After a flashback to young Myers (Chase Vanek) acting nice in the company of his loving mom (Sheri Moon Zombie), the rebooted film returns to the aftermath of the previous film’s carnage. There the lone survivor of the massacre, Laurie Strode (Scout Taylor-Compton), is in a roadside shack when discovered in a catatonic state by Illinois sheriff Brackett (Brad Dourif) and brought to intensive care.

The indestructible knife-wielding giant maniac Myers (now played by Tyler Mane) is presumed dead, but his body is missing since in actuality he has escaped from a coroner’s vehicle after it crashes into a cow. The film then skips to a year later. Laurie now lives with Sheriff Brackett and his feisty daughter Annie (Danielle Harris). She has no idea that she survived Myer’s attack and shot him, and is now a punk-styled record-store employee who is plagued by nightmares and is treated by a therapist (Margot Kidder).
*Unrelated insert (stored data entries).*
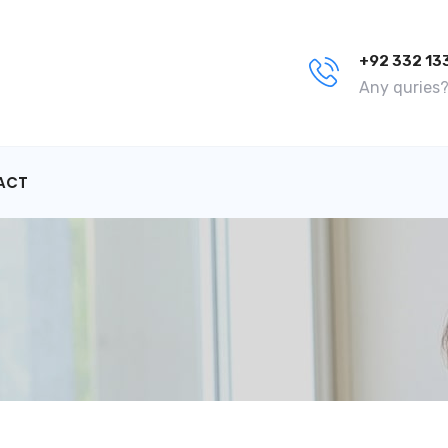
+92 332 13
Any quries? 
ACT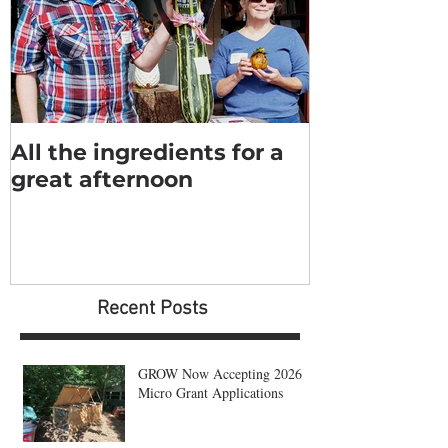
All the ingredients for a
great afternoon
Recent Posts
GROW Now Accepting 2026
Micro Grant Applications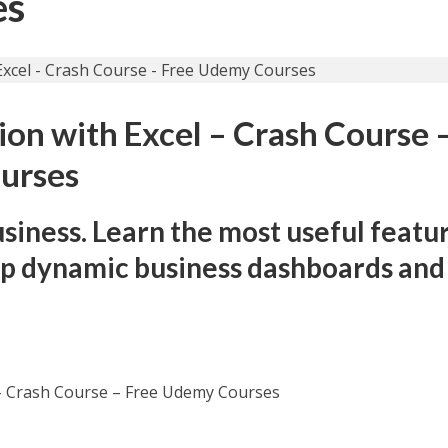
es
ion with Excel – Crash Course 
urses
usiness. Learn the most useful featu
op dynamic business dashboards and
l – Crash Course – Free Udemy Courses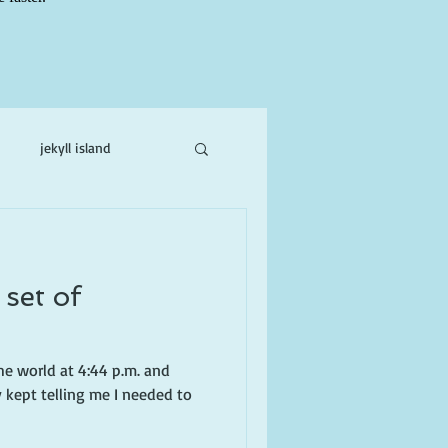
jekyll island
ne
 set of
e world at 4:44 p.m. and
 kept telling me I needed to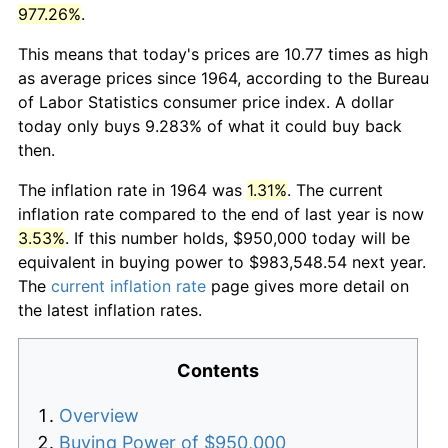
977.26%
.
This means that today's prices are 10.77 times as high
as average prices since 1964, according to the Bureau
of Labor Statistics consumer price index. A dollar
today only buys 9.283% of what it could buy back
then.
The inflation rate in 1964 was
1.31%
. The current
inflation rate compared to the end of last year is now
3.53%
. If this number holds, $950,000 today will be
equivalent in buying power to $983,548.54 next year.
The
current inflation rate
page gives more detail on
the latest inflation rates.
Contents
Overview
Buying Power of $950,000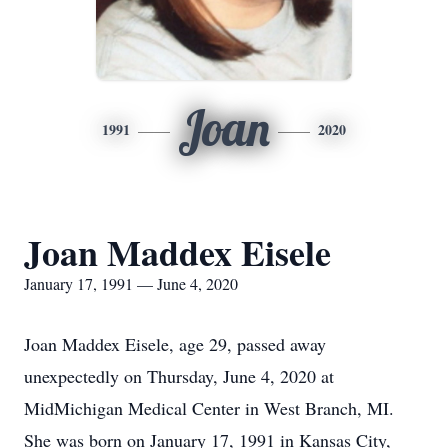
Joan
1991
2020
Joan Maddex Eisele
January 17, 1991 — June 4, 2020
Joan Maddex Eisele, age 29, passed away
unexpectedly on Thursday, June 4, 2020 at
MidMichigan Medical Center in West Branch, MI.
She was born on January 17, 1991 in Kansas City,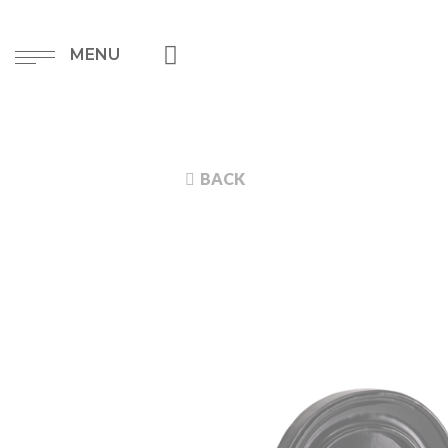
MENU
BACK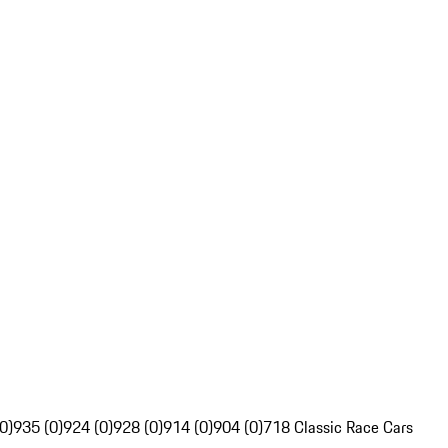
0)
935 (0)
924 (0)
928 (0)
914 (0)
904 (0)
718 Classic Race Cars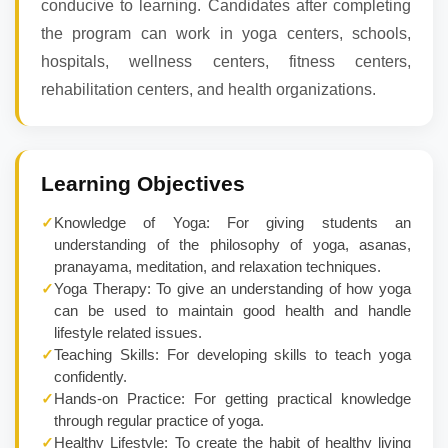
conducive to learning. Candidates after completing
the program can work in yoga centers, schools,
hospitals, wellness centers, fitness centers,
rehabilitation centers, and health organizations.
Learning Objectives
✓
Knowledge of Yoga: For giving students an
understanding of the philosophy of yoga, asanas,
pranayama, meditation, and relaxation techniques.
✓
Yoga Therapy: To give an understanding of how yoga
can be used to maintain good health and handle
lifestyle related issues.
✓
Teaching Skills: For developing skills to teach yoga
confidently.
✓
Hands-on Practice: For getting practical knowledge
through regular practice of yoga.
✓
Healthy Lifestyle: To create the habit of healthy living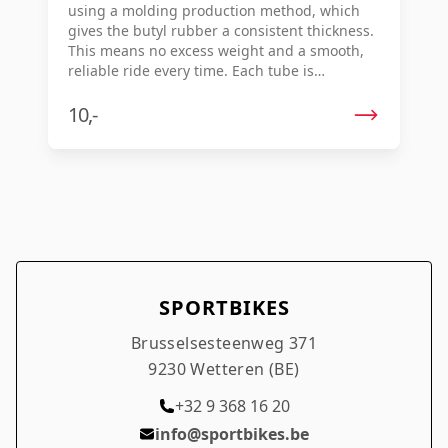
using a molding production method, which
gives the butyl rubber a consistent thickness.
This means no excess weight and a smooth,
reliable ride every time. Each tube is
individually vulcanized for consistent quality
and optimal durability. Key features: Molded
10,-
butyl rubber for consistent thickness
Lightweight, no excess mass Smooth ride and
reliable performance Individually vulcanized
for optimal quality
SPORTBIKES
Brusselsesteenweg 371
9230 Wetteren (BE)
+32 9 368 16 20
info@sportbikes.be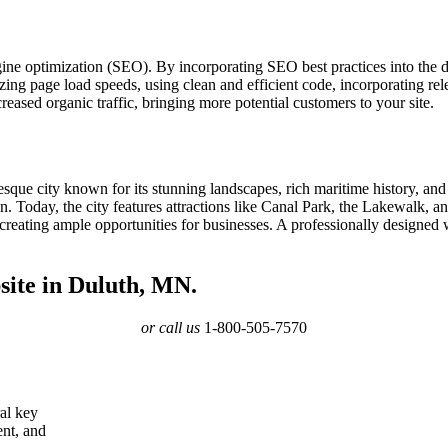
gine optimization (SEO). By incorporating SEO best practices into the 
ing page load speeds, using clean and efficient code, incorporating rele
eased organic traffic, bringing more potential customers to your site.
esque city known for its stunning landscapes, rich maritime history, and
ation. Today, the city features attractions like Canal Park, the Lakewalk
reating ample opportunities for businesses. A professionally designed 
site in Duluth, MN.
or call us
1-800-505-7570
ral key
ent, and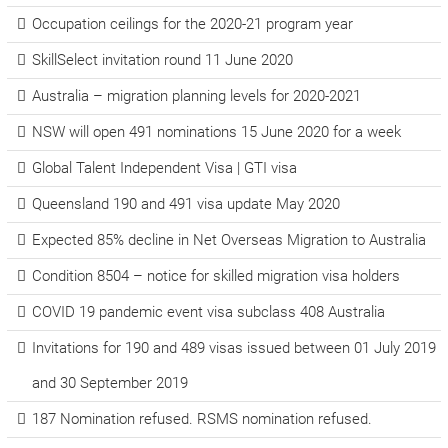
Occupation ceilings for the 2020-21 program year
SkillSelect invitation round 11 June 2020
Australia – migration planning levels for 2020-2021
NSW will open 491 nominations 15 June 2020 for a week
Global Talent Independent Visa | GTI visa
Queensland 190 and 491 visa update May 2020
Expected 85% decline in Net Overseas Migration to Australia
Condition 8504 – notice for skilled migration visa holders
COVID 19 pandemic event visa subclass 408 Australia
Invitations for 190 and 489 visas issued between 01 July 2019
and 30 September 2019
187 Nomination refused. RSMS nomination refused.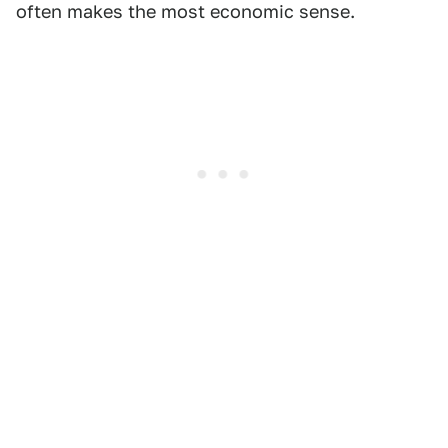
often makes the most economic sense.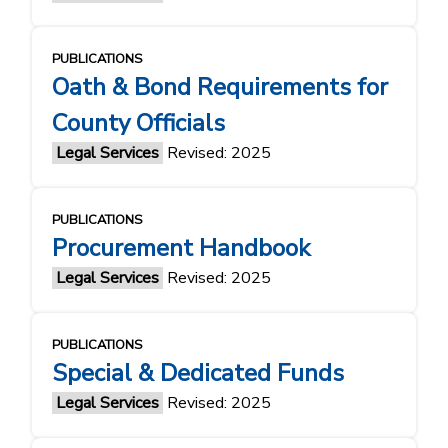
PUBLICATIONS
Oath & Bond Requirements for
County Officials
Legal Services
Revised: 2025
PUBLICATIONS
Procurement Handbook
Legal Services
Revised: 2025
PUBLICATIONS
Special & Dedicated Funds
Legal Services
Revised: 2025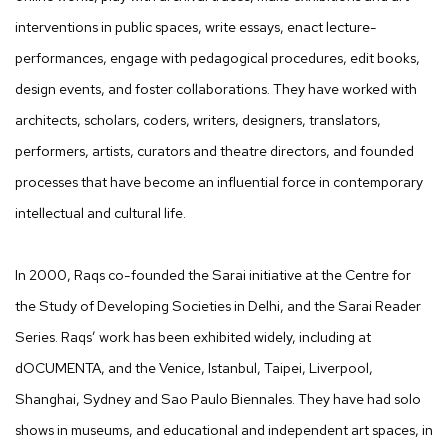
interventions in public spaces, write essays, enact lecture-
performances, engage with pedagogical procedures, edit books,
design events, and foster collaborations. They have worked with
architects, scholars, coders, writers, designers, translators,
performers, artists, curators and theatre directors, and founded
processes that have become an influential force in contemporary
intellectual and cultural life.
In 2000, Raqs co-founded the Sarai initiative at the Centre for
the Study of Developing Societies in Delhi, and the Sarai Reader
Series. Raqs’ work has been exhibited widely, including at
dOCUMENTA, and the Venice, Istanbul, Taipei, Liverpool,
Shanghai, Sydney and Sao Paulo Biennales. They have had solo
shows in museums, and educational and independent art spaces, in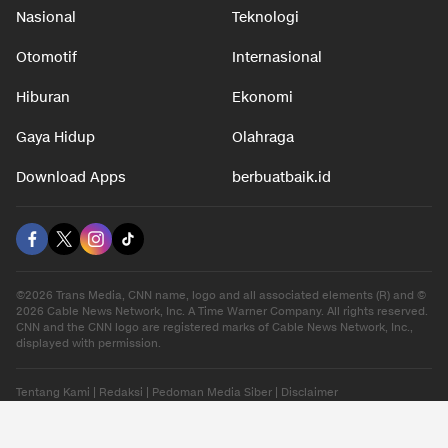
Nasional
Teknologi
Otomotif
Internasional
Hiburan
Ekonomi
Gaya Hidup
Olahraga
Download Apps
berbuatbaik.id
©2026 Trans Media, CNN name, logo and all associated elements (R) and ©
2026 Cable News Network, Inc. A Time Warner Company. All rights reserved.
CNN and the CNN logo are registered marks of Cable News Network, Inc.,
displayed with permission.
Tentang Kami
|
Redaksi
|
Pedoman Media Siber
|
Disclaimer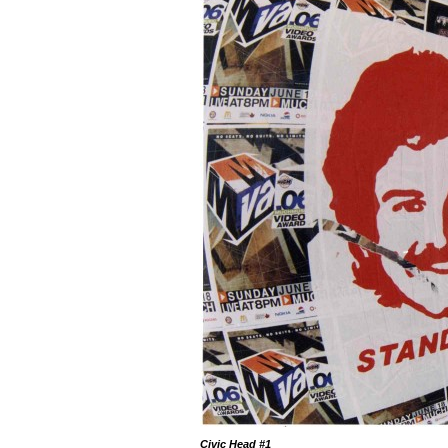
Civic Head
#1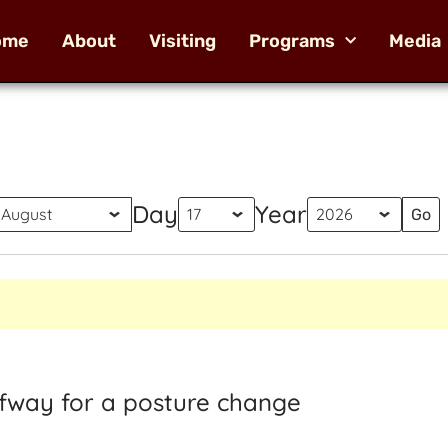
ome
About
Visiting
Programs
Media
Day
Year
alfway for a posture change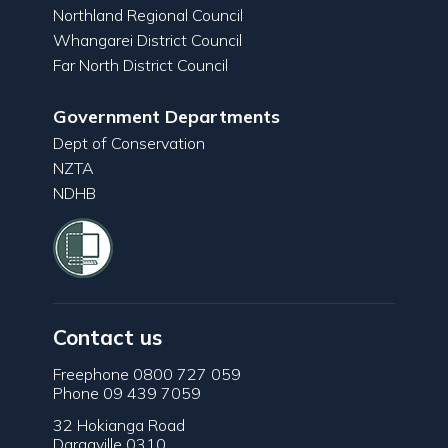
Northland Regional Council
Whangarei District Council
Far North District Council
Government Departments
Dept of Conservation
NZTA
NDHB
Contact us
Freephone 0800 727 059
Phone 09 439 7059
32 Hokianga Road
Dargaville 0310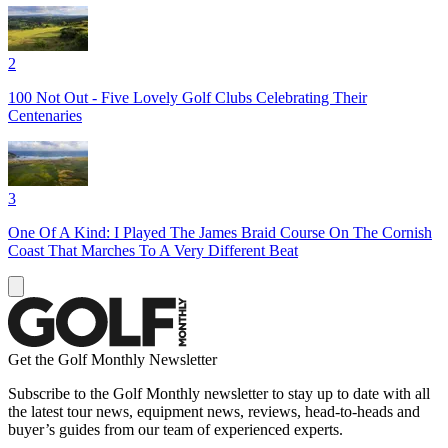
2
100 Not Out - Five Lovely Golf Clubs Celebrating Their
Centenaries
3
One Of A Kind: I Played The James Braid Course On The Cornish
Coast That Marches To A Very Different Beat
Get the Golf Monthly Newsletter
Subscribe to the Golf Monthly newsletter to stay up to date with all
the latest tour news, equipment news, reviews, head-to-heads and
buyer’s guides from our team of experienced experts.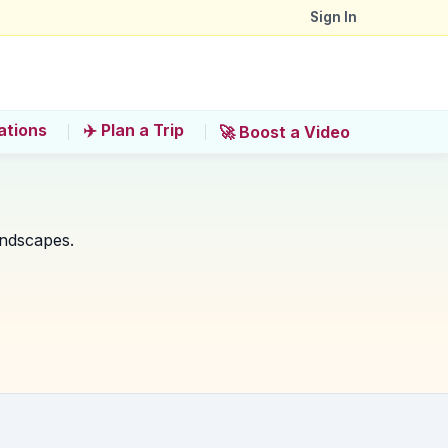
Sign In
ations
✈️ Plan a Trip
🚀 Boost a Video
andscapes.
he Pearl River?
ie National Forest Park?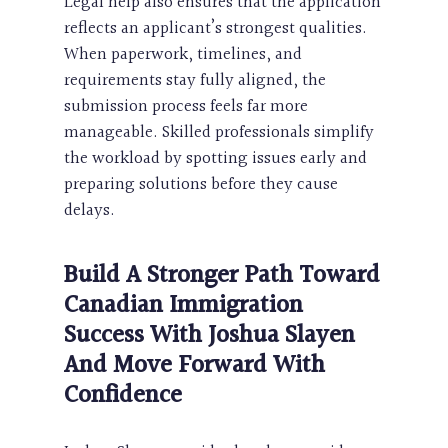
Legal help also ensures that the application
reflects an applicant’s strongest qualities.
When paperwork, timelines, and
requirements stay fully aligned, the
submission process feels far more
manageable. Skilled professionals simplify
the workload by spotting issues early and
preparing solutions before they cause
delays.
Build A Stronger Path Toward
Canadian Immigration
Success With Joshua Slayen
And Move Forward With
Confidence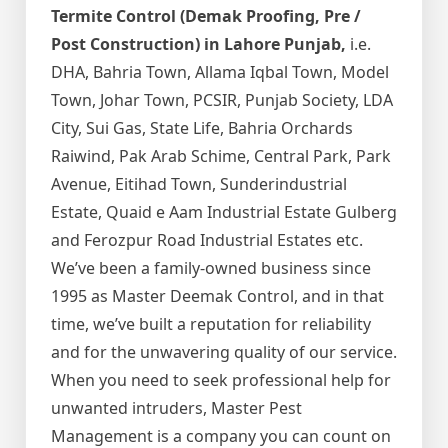
Termite Control (Demak Proofing, Pre /
Post Construction) in Lahore Punjab,
i.e.
DHA, Bahria Town, Allama Iqbal Town, Model
Town, Johar Town, PCSIR, Punjab Society, LDA
City, Sui Gas, State Life, Bahria Orchards
Raiwind, Pak Arab Schime, Central Park, Park
Avenue, Eitihad Town, Sunderindustrial
Estate, Quaid e Aam Industrial Estate Gulberg
and Ferozpur Road Industrial Estates etc.
We’ve been a family-owned business since
1995 as Master Deemak Control, and in that
time, we’ve built a reputation for reliability
and for the unwavering quality of our service.
When you need to seek professional help for
unwanted intruders, Master Pest
Management is a company you can count on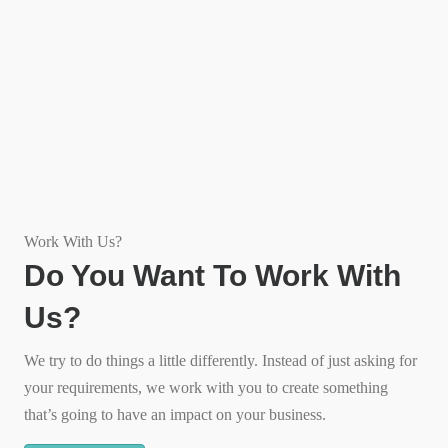
Work With Us?
Do You Want To Work With
Us?
We try to do things a little differently. Instead of just asking for
your requirements, we work with you to create something
that’s going to have an impact on your business.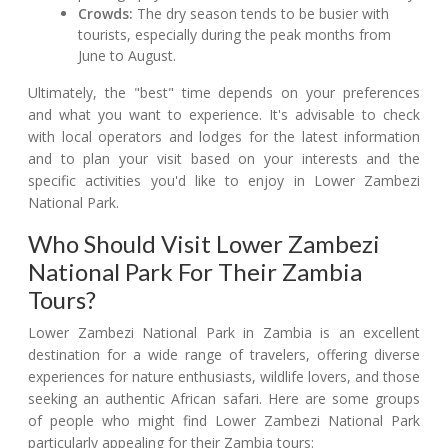
Crowds:
The dry season tends to be busier with
tourists, especially during the peak months from
June to August.
Ultimately, the "best" time depends on your preferences
and what you want to experience. It's advisable to check
with local operators and lodges for the latest information
and to plan your visit based on your interests and the
specific activities you'd like to enjoy in Lower Zambezi
National Park.
Who Should Visit Lower Zambezi
National Park For Their Zambia
Tours?
Lower Zambezi National Park in Zambia is an excellent
destination for a wide range of travelers, offering diverse
experiences for nature enthusiasts, wildlife lovers, and those
seeking an authentic African safari. Here are some groups
of people who might find Lower Zambezi National Park
particularly appealing for their Zambia tours:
The very much alive masked Myers continues slicing up vics, as the pompous profiteering shrink who treated Myers, the hammy Dr. Loomis (Malcolm McDowell), swears he’s dead and the celebrity author comes out with another bestselling trashy book on the maniac that reveals that Laurie, living under an assumed name, is Myer’s damaged-goods younger sister. The delusional Myers, who envisions being influenced by a white stallion (a pretentious and silly artsy-farty psychological dream sequence), aims in this bloody horror/slasher flick to go on his rampage to reunite the family with his deceased mother–she appears as a ghost.

It’s a messy, non-suspenseful, graphically violent and repulsive film, that panders to the base seekers of cheap thrills.